— Teks Dokumen —

Jl. Lapangan Banteng Timur No.2-4, Jakarta Pusat
 1 50-991    ID | EN      Login Pegawai
 
Artikel DJKN
Menanggapi Adanya Permohonan Peninjauan Kembali (PK) Dari Lawan
Yenni Ratna Pratiwi
Kamis, 23 Januari 2020 pukul 12:27:01   |   171786 kali

Peninjauan kembali atau disingkat PK adalah suatu upaya hukum yang dapat ditempuh oleh terpidana (orang yang dikenai hukuman) dalam suatu kasus hukum terhadap suatu putusan pengadilan yang telah berkekuatan hukum tetap dalam sistem peradilan di Indonesia. Permohonan Peninjauan Kembali (PK) dapat dilakukan dalam kasus perkara Perdata maupun Perkara Pidana.

— Bagian Dataset —

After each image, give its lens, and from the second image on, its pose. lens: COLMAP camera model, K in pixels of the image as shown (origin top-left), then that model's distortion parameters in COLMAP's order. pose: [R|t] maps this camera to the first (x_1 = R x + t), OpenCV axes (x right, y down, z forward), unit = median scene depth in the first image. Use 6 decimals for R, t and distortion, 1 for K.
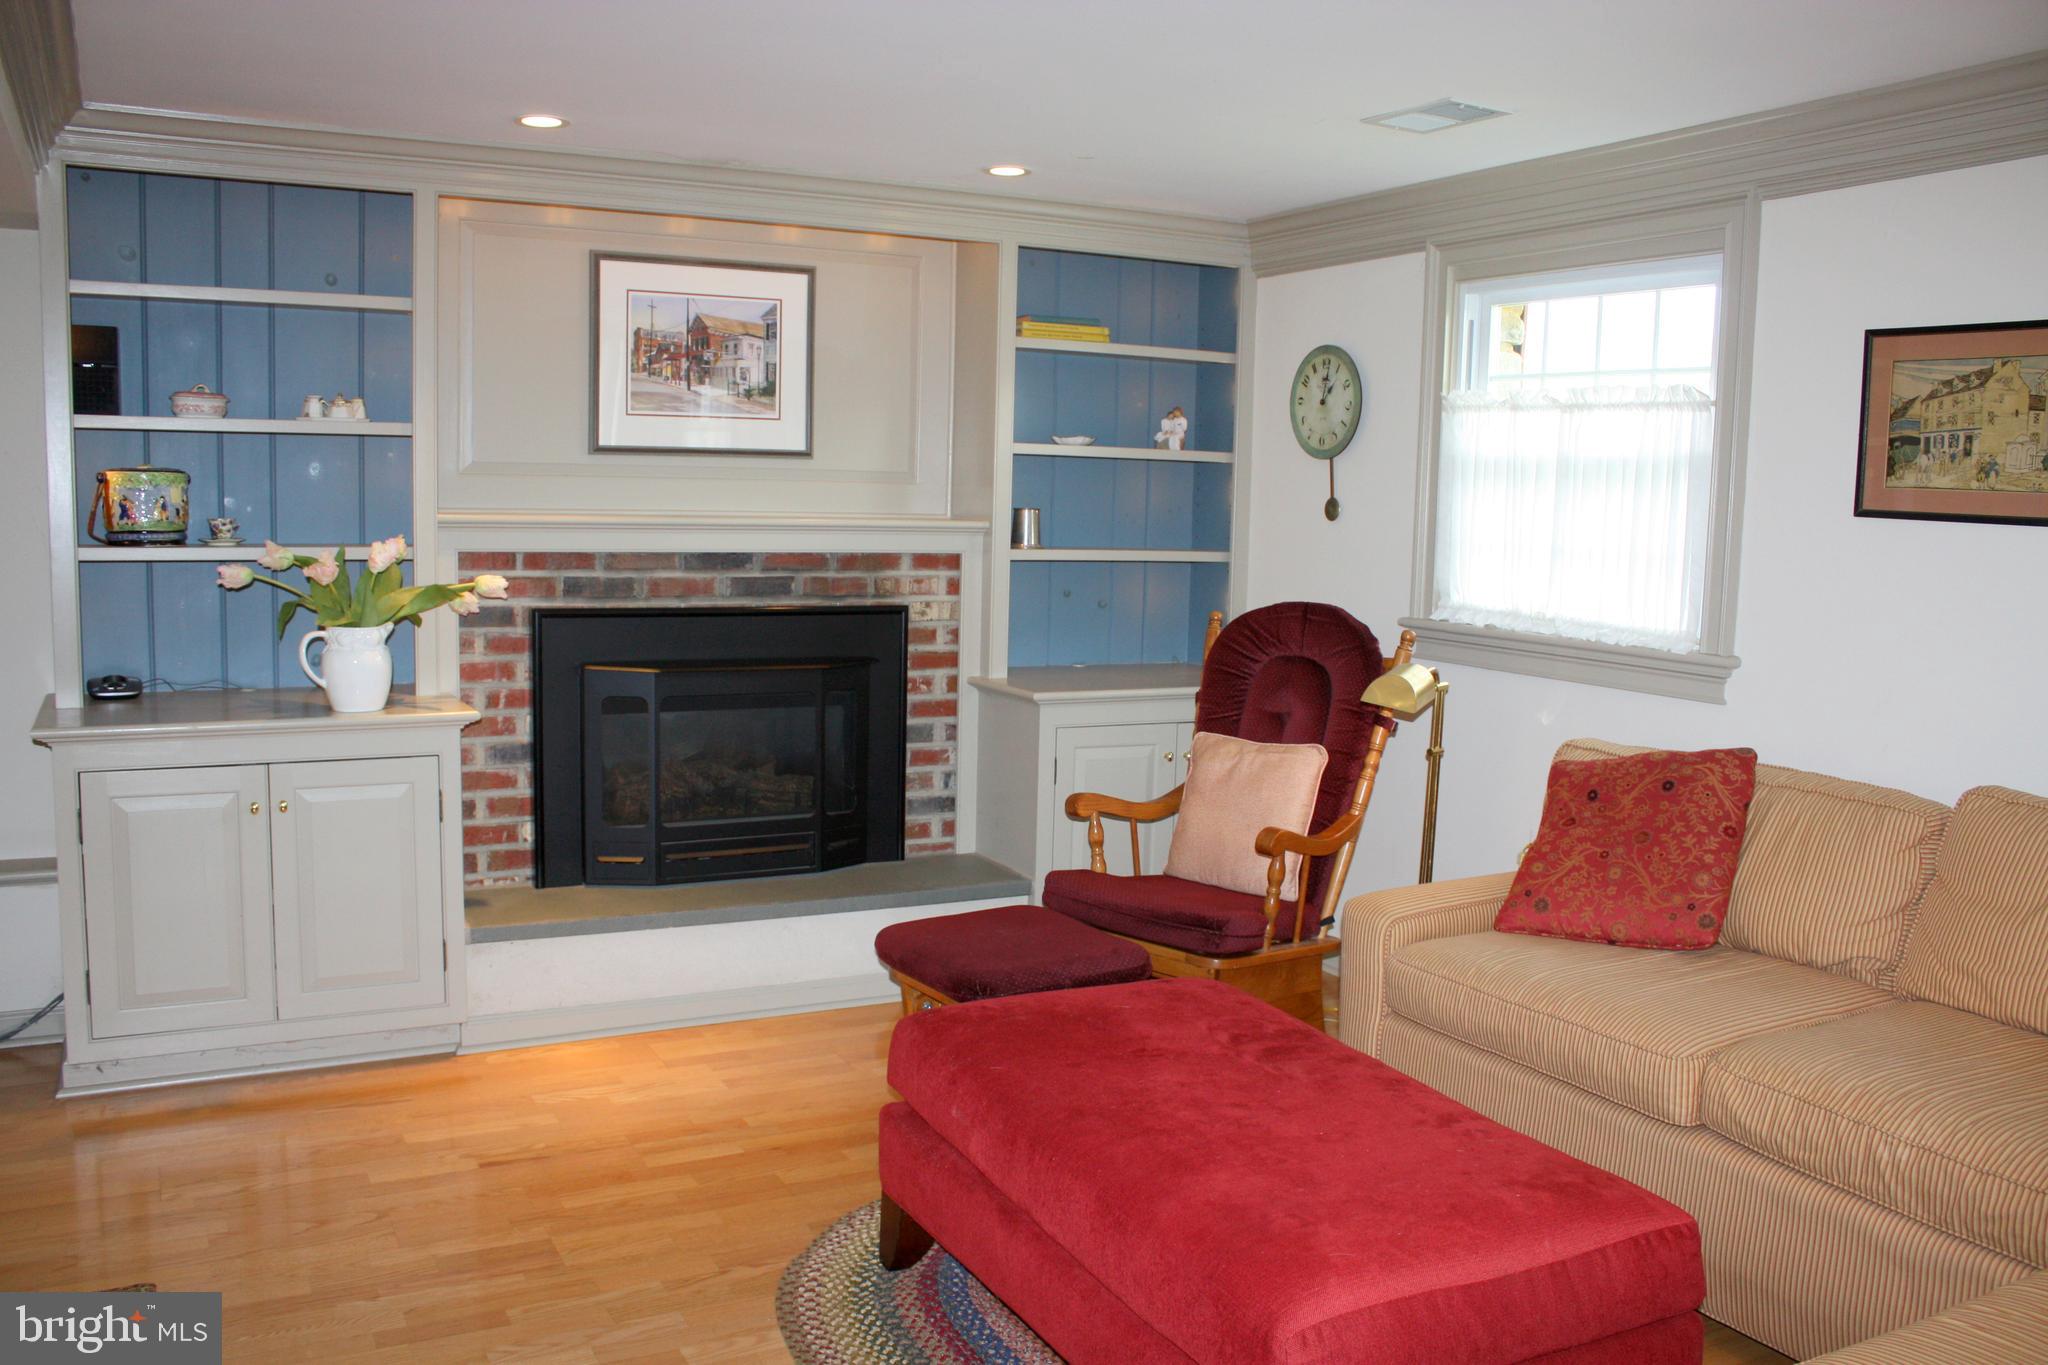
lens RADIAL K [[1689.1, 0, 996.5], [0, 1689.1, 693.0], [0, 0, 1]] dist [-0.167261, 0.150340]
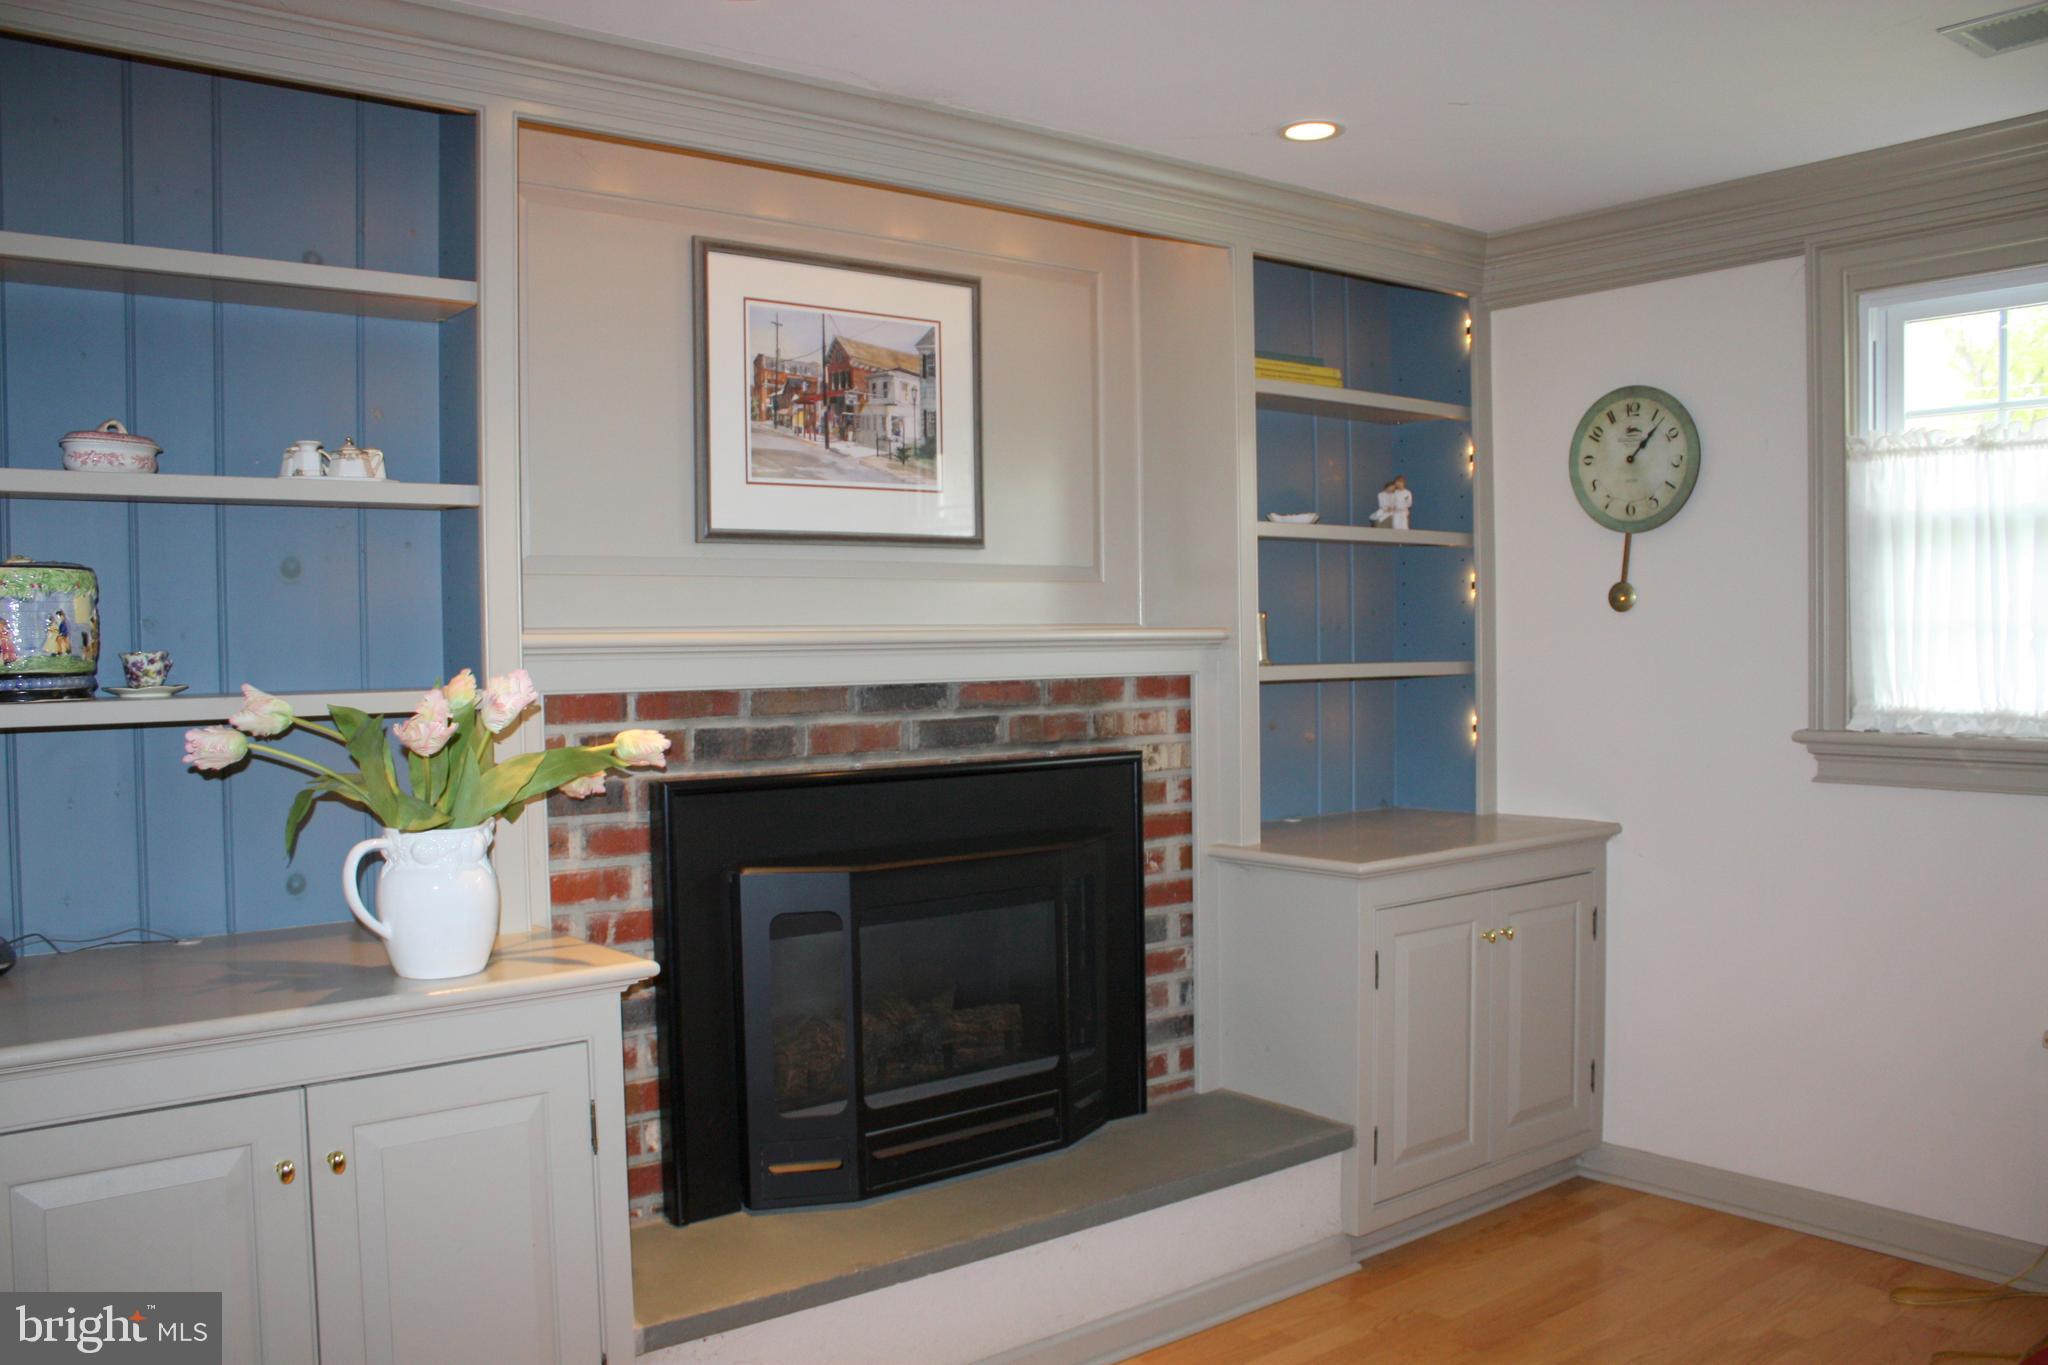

— Tujuan Tugas —
Lanjutkan artikel tentang Peninjauan Kembali (PK) dari kalimat terakhir yang ditampilkan. Baris-baris data tidak ada hubungannya dengan artikel.

— Jawaban Latihan —
Putusan pengadilan yang disebut mempunyai kekuatan hukum tetap (Inkracht Van Gewijsde) berdasarkan penjelasan Pasal 2 ayat (1) UU No. 22 Tahun 2002 tentang Grasi ialah Putusan Pengadilan Negeri yang tidak diajukan upaya banding, Putusan Pengadilan Tinggi yang tidak diajukan kasasi (upaya hukum di tingkat Mahkamah Agung), atau putusan kasasi Mahkamah Agung (MA). PK tidak dapat ditempuh terhadap putusan pengadilan yang telah berkekuatan hukum tetap apabila putusan tersebut menyatakan bahwa terdakwa bebas.

Berdasarkan Kitab Undang-Undang Hukum Acara Pidana (KUHAP) Bab XVIII UU Nomor 8 Tahun 1981, peninjauan kembali merupakan salah satu upaya hukum luar biasa dalam sistem peradilan di Indonesia. Upaya hukum luar biasa merupakan pengecualian dari upaya hukum biasa yaitu persidangan di Pengadilan Negeri, sidang banding pada Pengadilan Tinggi, dan kasasi di Mahkamah Agung.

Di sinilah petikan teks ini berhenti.